### Prompt
Only the pictures stay out; please return all the entries below exactly as written.

Recorded data:

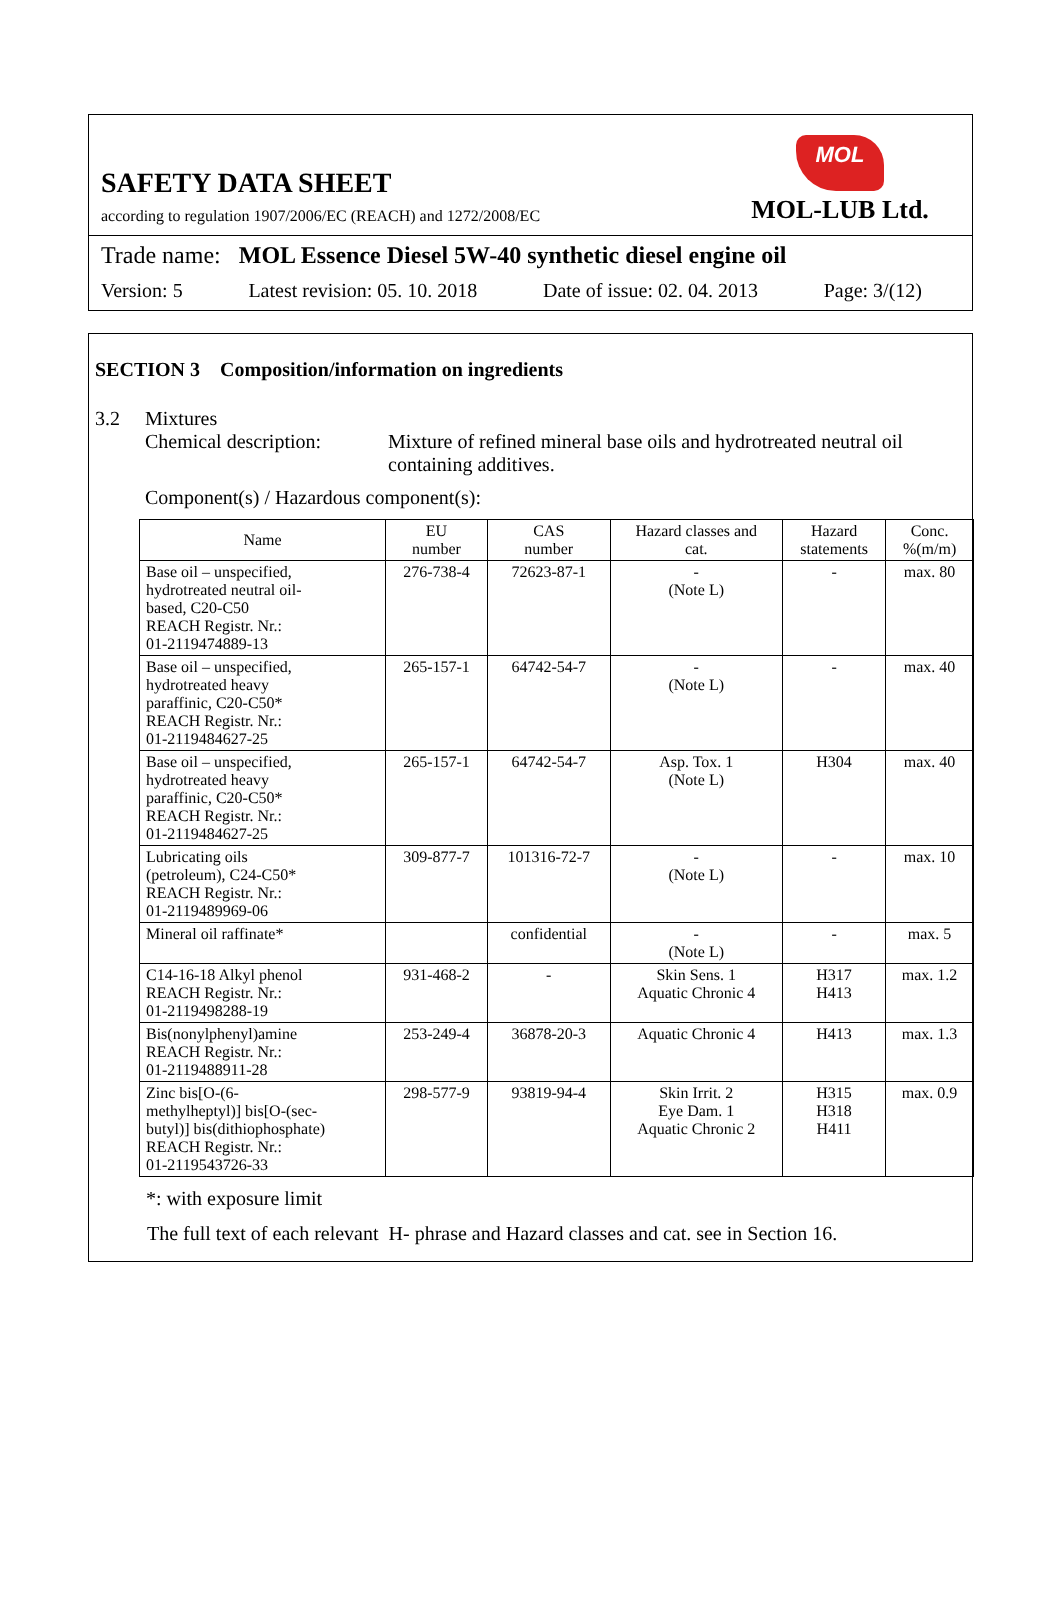SAFETY DATA SHEET
according to regulation 1907/2006/EC (REACH) and 1272/2008/EC
MOL
MOL-LUB Ltd.
Trade name: MOL Essence Diesel 5W-40 synthetic diesel engine oil
Version: 5 Latest revision: 05. 10. 2018 Date of issue: 02. 04. 2013 Page: 3/(12)
SECTION 3 Composition/information on ingredients
3.2 Mixtures
Chemical description: Mixture of refined mineral base oils and hydrotreated neutral oil containing additives.
Component(s) / Hazardous component(s):
| Name | EU number | CAS number | Hazard classes and cat. | Hazard statements | Conc. %(m/m) |
| --- | --- | --- | --- | --- | --- |
| Base oil – unspecified, hydrotreated neutral oil- based, C20-C50 REACH Registr. Nr.: 01-2119474889-13 | 276-738-4 | 72623-87-1 | - (Note L) | - | max. 80 |
| Base oil – unspecified, hydrotreated heavy paraffinic, C20-C50* REACH Registr. Nr.: 01-2119484627-25 | 265-157-1 | 64742-54-7 | - (Note L) | - | max. 40 |
| Base oil – unspecified, hydrotreated heavy paraffinic, C20-C50* REACH Registr. Nr.: 01-2119484627-25 | 265-157-1 | 64742-54-7 | Asp. Tox. 1 (Note L) | H304 | max. 40 |
| Lubricating oils (petroleum), C24-C50* REACH Registr. Nr.: 01-2119489969-06 | 309-877-7 | 101316-72-7 | - (Note L) | - | max. 10 |
| Mineral oil raffinate* | | confidential | - (Note L) | - | max. 5 |
| C14-16-18 Alkyl phenol REACH Registr. Nr.: 01-2119498288-19 | 931-468-2 | - | Skin Sens. 1 Aquatic Chronic 4 | H317 H413 | max. 1.2 |
| Bis(nonylphenyl)amine REACH Registr. Nr.: 01-2119488911-28 | 253-249-4 | 36878-20-3 | Aquatic Chronic 4 | H413 | max. 1.3 |
| Zinc bis[O-(6- methylheptyl)] bis[O-(sec- butyl)] bis(dithiophosphate) REACH Registr. Nr.: 01-2119543726-33 | 298-577-9 | 93819-94-4 | Skin Irrit. 2 Eye Dam. 1 Aquatic Chronic 2 | H315 H318 H411 | max. 0.9 |
*: with exposure limit
The full text of each relevant H- phrase and Hazard classes and cat. see in Section 16.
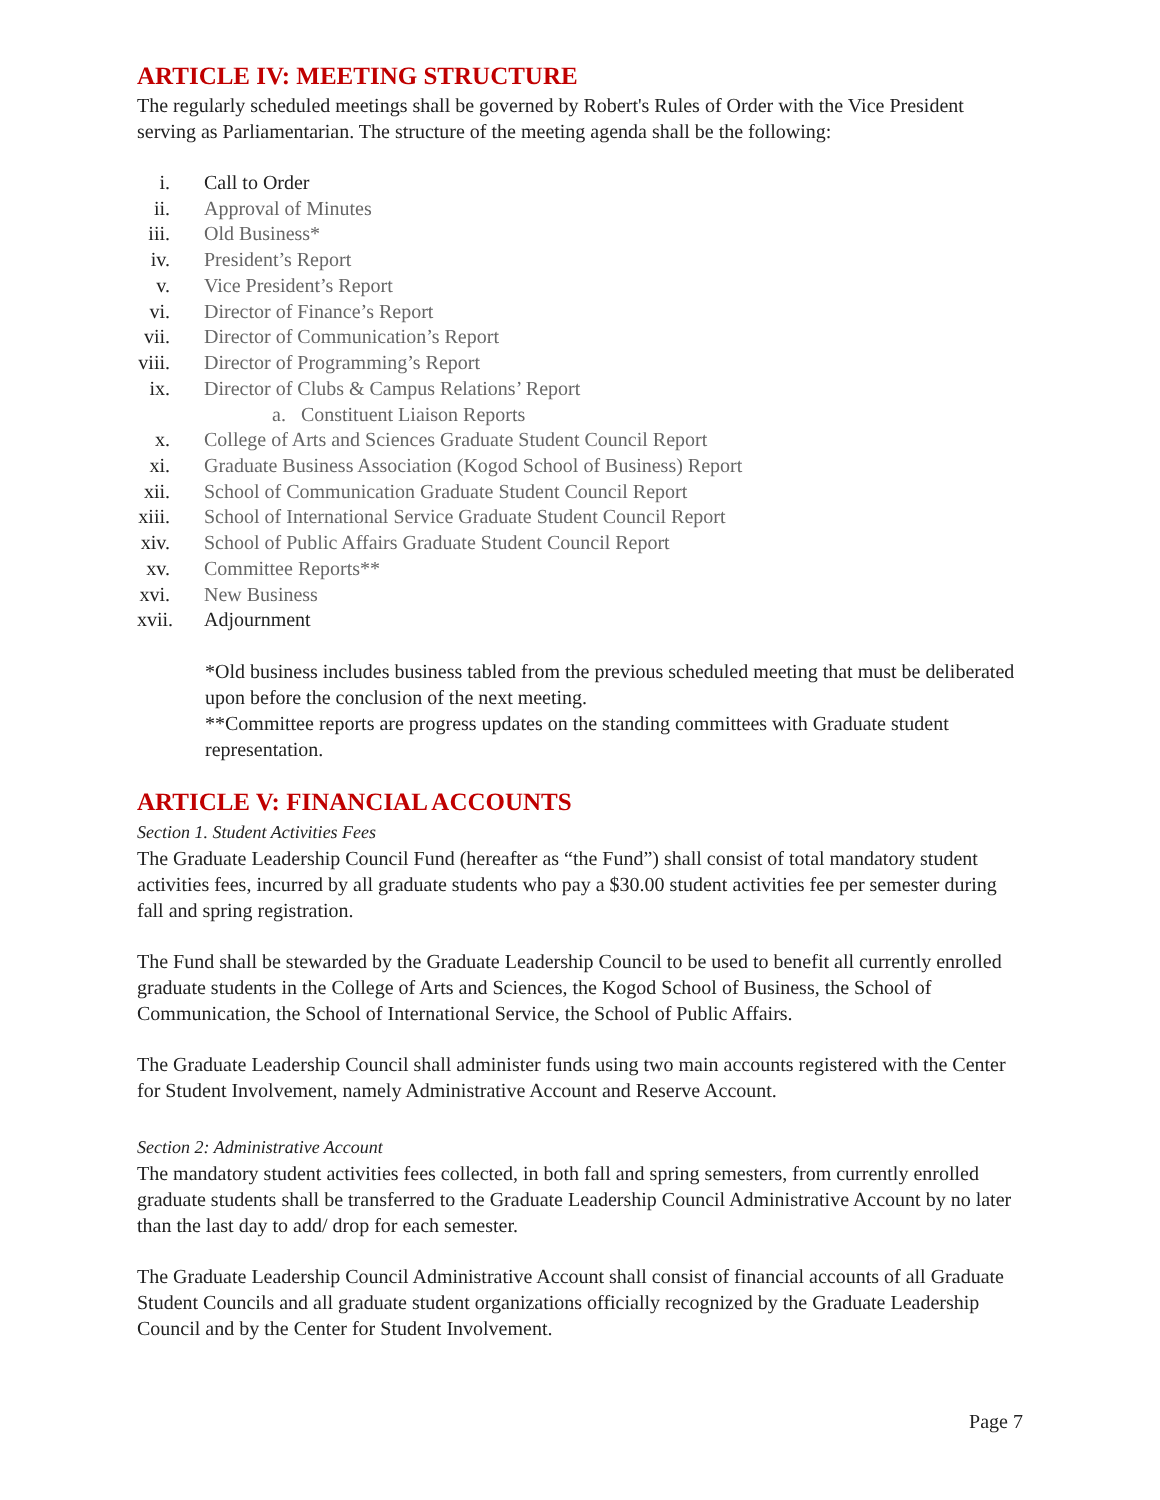ARTICLE IV: MEETING STRUCTURE
The regularly scheduled meetings shall be governed by Robert's Rules of Order with the Vice President serving as Parliamentarian. The structure of the meeting agenda shall be the following:
i. Call to Order
ii. Approval of Minutes
iii. Old Business*
iv. President’s Report
v. Vice President’s Report
vi. Director of Finance’s Report
vii. Director of Communication’s Report
viii. Director of Programming’s Report
ix. Director of Clubs & Campus Relations’ Report
a. Constituent Liaison Reports
x. College of Arts and Sciences Graduate Student Council Report
xi. Graduate Business Association (Kogod School of Business) Report
xii. School of Communication Graduate Student Council Report
xiii. School of International Service Graduate Student Council Report
xiv. School of Public Affairs Graduate Student Council Report
xv. Committee Reports**
xvi. New Business
xvii. Adjournment
*Old business includes business tabled from the previous scheduled meeting that must be deliberated upon before the conclusion of the next meeting.
**Committee reports are progress updates on the standing committees with Graduate student representation.
ARTICLE V: FINANCIAL ACCOUNTS
Section 1. Student Activities Fees
The Graduate Leadership Council Fund (hereafter as “the Fund”) shall consist of total mandatory student activities fees, incurred by all graduate students who pay a $30.00 student activities fee per semester during fall and spring registration.
The Fund shall be stewarded by the Graduate Leadership Council to be used to benefit all currently enrolled graduate students in the College of Arts and Sciences, the Kogod School of Business, the School of Communication, the School of International Service, the School of Public Affairs.
The Graduate Leadership Council shall administer funds using two main accounts registered with the Center for Student Involvement, namely Administrative Account and Reserve Account.
Section 2: Administrative Account
The mandatory student activities fees collected, in both fall and spring semesters, from currently enrolled graduate students shall be transferred to the Graduate Leadership Council Administrative Account by no later than the last day to add/ drop for each semester.
The Graduate Leadership Council Administrative Account shall consist of financial accounts of all Graduate Student Councils and all graduate student organizations officially recognized by the Graduate Leadership Council and by the Center for Student Involvement.
Page 7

### Result of the exercise
SAFETY DATA SHEET
according to regulation 1907/2006/EC (REACH) and 1272/2008/EC
MOL
MOL-LUB Ltd.
Trade name: MOL Essence Diesel 5W-40 synthetic diesel engine oil
Version: 5 Latest revision: 05. 10. 2018 Date of issue: 02. 04. 2013 Page: 3/(12)
SECTION 3 Composition/information on ingredients
3.2 Mixtures
Chemical description: Mixture of refined mineral base oils and hydrotreated neutral oil containing additives.
Component(s) / Hazardous component(s):
| Name | EU number | CAS number | Hazard classes and cat. | Hazard statements | Conc. %(m/m) |
| --- | --- | --- | --- | --- | --- |
| Base oil – unspecified, hydrotreated neutral oil- based, C20-C50 REACH Registr. Nr.: 01-2119474889-13 | 276-738-4 | 72623-87-1 | - (Note L) | - | max. 80 |
| Base oil – unspecified, hydrotreated heavy paraffinic, C20-C50* REACH Registr. Nr.: 01-2119484627-25 | 265-157-1 | 64742-54-7 | - (Note L) | - | max. 40 |
| Base oil – unspecified, hydrotreated heavy paraffinic, C20-C50* REACH Registr. Nr.: 01-2119484627-25 | 265-157-1 | 64742-54-7 | Asp. Tox. 1 (Note L) | H304 | max. 40 |
| Lubricating oils (petroleum), C24-C50* REACH Registr. Nr.: 01-2119489969-06 | 309-877-7 | 101316-72-7 | - (Note L) | - | max. 10 |
| Mineral oil raffinate* | | confidential | - (Note L) | - | max. 5 |
| C14-16-18 Alkyl phenol REACH Registr. Nr.: 01-2119498288-19 | 931-468-2 | - | Skin Sens. 1 Aquatic Chronic 4 | H317 H413 | max. 1.2 |
| Bis(nonylphenyl)amine REACH Registr. Nr.: 01-2119488911-28 | 253-249-4 | 36878-20-3 | Aquatic Chronic 4 | H413 | max. 1.3 |
| Zinc bis[O-(6- methylheptyl)] bis[O-(sec- butyl)] bis(dithiophosphate) REACH Registr. Nr.: 01-2119543726-33 | 298-577-9 | 93819-94-4 | Skin Irrit. 2 Eye Dam. 1 Aquatic Chronic 2 | H315 H318 H411 | max. 0.9 |
*: with exposure limit
The full text of each relevant H- phrase and Hazard classes and cat. see in Section 16.
ARTICLE IV: MEETING STRUCTURE
The regularly scheduled meetings shall be governed by Robert's Rules of Order with the Vice President serving as Parliamentarian. The structure of the meeting agenda shall be the following:
i. Call to Order
ii. Approval of Minutes
iii. Old Business*
iv. President’s Report
v. Vice President’s Report
vi. Director of Finance’s Report
vii. Director of Communication’s Report
viii. Director of Programming’s Report
ix. Director of Clubs & Campus Relations’ Report
a. Constituent Liaison Reports
x. College of Arts and Sciences Graduate Student Council Report
xi. Graduate Business Association (Kogod School of Business) Report
xii. School of Communication Graduate Student Council Report
xiii. School of International Service Graduate Student Council Report
xiv. School of Public Affairs Graduate Student Council Report
xv. Committee Reports**
xvi. New Business
xvii. Adjournment
*Old business includes business tabled from the previous scheduled meeting that must be deliberated upon before the conclusion of the next meeting.
**Committee reports are progress updates on the standing committees with Graduate student representation.
ARTICLE V: FINANCIAL ACCOUNTS
Section 1. Student Activities Fees
The Graduate Leadership Council Fund (hereafter as “the Fund”) shall consist of total mandatory student activities fees, incurred by all graduate students who pay a $30.00 student activities fee per semester during fall and spring registration.
The Fund shall be stewarded by the Graduate Leadership Council to be used to benefit all currently enrolled graduate students in the College of Arts and Sciences, the Kogod School of Business, the School of Communication, the School of International Service, the School of Public Affairs.
The Graduate Leadership Council shall administer funds using two main accounts registered with the Center for Student Involvement, namely Administrative Account and Reserve Account.
Section 2: Administrative Account
The mandatory student activities fees collected, in both fall and spring semesters, from currently enrolled graduate students shall be transferred to the Graduate Leadership Council Administrative Account by no later than the last day to add/ drop for each semester.
The Graduate Leadership Council Administrative Account shall consist of financial accounts of all Graduate Student Councils and all graduate student organizations officially recognized by the Graduate Leadership Council and by the Center for Student Involvement.
Page 7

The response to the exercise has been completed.